Ему некомфортно, я знаю, но мне плевать и на его комфорт, я сюда не за этим пришла.
Пододвигаюсь еще чуть ближе, ожидая, что он отойдет на полшага, но он по-прежнему стоит на месте, руки спрятаны в карманах брюк.
Красивый, статный. И невозможно холодный.
Кем я была для тебя? Думал ли ты обо мне хоть немного после расставания?!
— Да ты расслабься, дядь Саш. Я не кусаюсь.
Он снова оборачивается на меня и взгляды-пули мелкой картечью решетят мое лицо. Глаза, шея, губы…
Все он помнит. По крайней мере то, что я забыть вот уже пять лет не могу. Как бы не старалась я и не старался Тигран — бесполезно. Он такой один. И Так у меня было только с ним одним.
— Говорил же, что не сможешь без приключений, — голос низкий, с хрипотцой. Вдоль позвоночника маршируют мурашки, но совсем не от недружелюбного ноябрьского ветра.
— Ты о Тигране?
— Ты знаешь, кто он?
— Конечно.
В серых глазах сквозит… разочарование? Осуждение?
Наверняка думает, что я продала себя с потрохами, купилась на цацки от взрослого обеспеченного дяди. Что, может, не так далеко от истины. Только вот гналась я не за его деньгами, а новой жизнью, которую он мог мне подарить. Я бы загнулась там, в своей глухомани, там даже воздух пропитан безнадегой. А Тигран вытащил меня, встряхнул… и посадил в клетку. Только об этом Саше знать совсем необязательно.
— А ты, смотрю, тоже определился в жизни, — киваю себе за спину. — Красивая женщина. Наверное, и хозяйка хорошая — пирожки-вареники и мозг не выносит, да? — сунув в рот фильтр, щелкаю зажигалкой. Глубоко затягиваюсь, не сводя с него изучающего взгляда, а потом выдыхаю густой клуб дыма: — Любишь ее?
— Прости?
— Я спрашиваю — любишь ли ты ее. Понятный вопрос, по-моему.

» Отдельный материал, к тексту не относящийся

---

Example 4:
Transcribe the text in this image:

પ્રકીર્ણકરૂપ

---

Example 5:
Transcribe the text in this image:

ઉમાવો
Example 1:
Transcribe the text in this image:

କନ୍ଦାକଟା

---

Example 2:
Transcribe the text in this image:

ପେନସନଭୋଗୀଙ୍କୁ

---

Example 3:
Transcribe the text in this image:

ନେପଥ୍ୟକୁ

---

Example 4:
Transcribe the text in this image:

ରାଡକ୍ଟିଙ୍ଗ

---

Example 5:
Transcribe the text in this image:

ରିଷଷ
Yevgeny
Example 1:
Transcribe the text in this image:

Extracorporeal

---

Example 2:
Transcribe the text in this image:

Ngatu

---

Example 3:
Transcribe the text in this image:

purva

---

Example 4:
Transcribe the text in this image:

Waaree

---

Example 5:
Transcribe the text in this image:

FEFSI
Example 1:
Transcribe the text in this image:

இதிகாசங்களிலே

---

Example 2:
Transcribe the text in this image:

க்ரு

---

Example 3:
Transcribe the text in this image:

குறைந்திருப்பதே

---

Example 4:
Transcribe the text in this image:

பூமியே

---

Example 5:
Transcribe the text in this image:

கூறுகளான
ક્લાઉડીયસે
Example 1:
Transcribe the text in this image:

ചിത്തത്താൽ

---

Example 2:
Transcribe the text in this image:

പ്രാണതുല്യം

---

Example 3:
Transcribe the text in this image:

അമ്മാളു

— Нам хорошо вместе, — увиливает.
— Не любишь, значит… Ну вообще, удобные браки, говорят, самые крепкие. Эмоции только мешают. И взрывные чувства тоже. Каждый день словно по острию, потерять человека до смерти боишься. А тихая гавань — это перспективно, молодец.
— Ты накидалась.
— А ты все такой же — до тошноты правильный, — скривившись, осматриваю его с головы до ног. — Прагматичный, весь такой с иголочки.

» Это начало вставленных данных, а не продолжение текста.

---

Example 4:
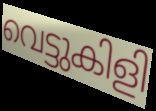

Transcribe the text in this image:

വെട്ടുകിളി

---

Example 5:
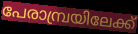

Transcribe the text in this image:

പേരാമ്പ്രയിലേക്ക്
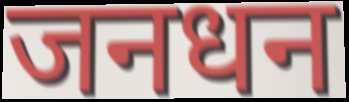
जनधन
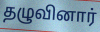
தழுவினார்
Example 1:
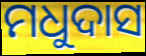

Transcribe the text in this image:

ମଧୁଦାସ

Начинаю заводиться. Стоп! Я сюда не за этим пришла. Но словесный поток не остановить, слишком долго я молчала. Пять гребаных лет!
— Ты бросил меня тогда на вокзале. Кинул! Ведь знал, как я по тебе сохла, на коленях была готова перед тобой ползать. Я любила тебя до сумасшествия! Дура набитая.
— А теперь поумнела?
— Теперь — поумнела, — судорожно выдыхаю через нос. Дрянь дело, не надо было этого всего. Но ведь… болит. — Ты даже не попытался мне тогда поверить. Я же говорила тебе, что та фотка…
— Ты действительно думаешь, что я уехал только из-за того, что было на той фотографии?! — перебивает он, тон голоса становится ниже. Напускная холодность мгновенно забыта, он словно ожил. — Нам было сложно вместе, Вика, да мы поубивали бы друг друга к чертовой матери! Ты же была абсолютно чокнутая. Да и сейчас…
— Но тебе же это нравилось, — делаю еще шаг. Теперь мы стоим практически вплотную и, глубоко дыша, смотрим друг другу в глаза. И словно не было этих пяти лет, мы снова там, на тесной кухне маминой хрущевки… — Нравилось, когда я почти обнаженная забиралась к тебе под одеяло. Нравился мой грязный язык. Ты сам говорил, что таких безбашенных у тебя никогда не было. И тебя это заводило. Заводило же, да?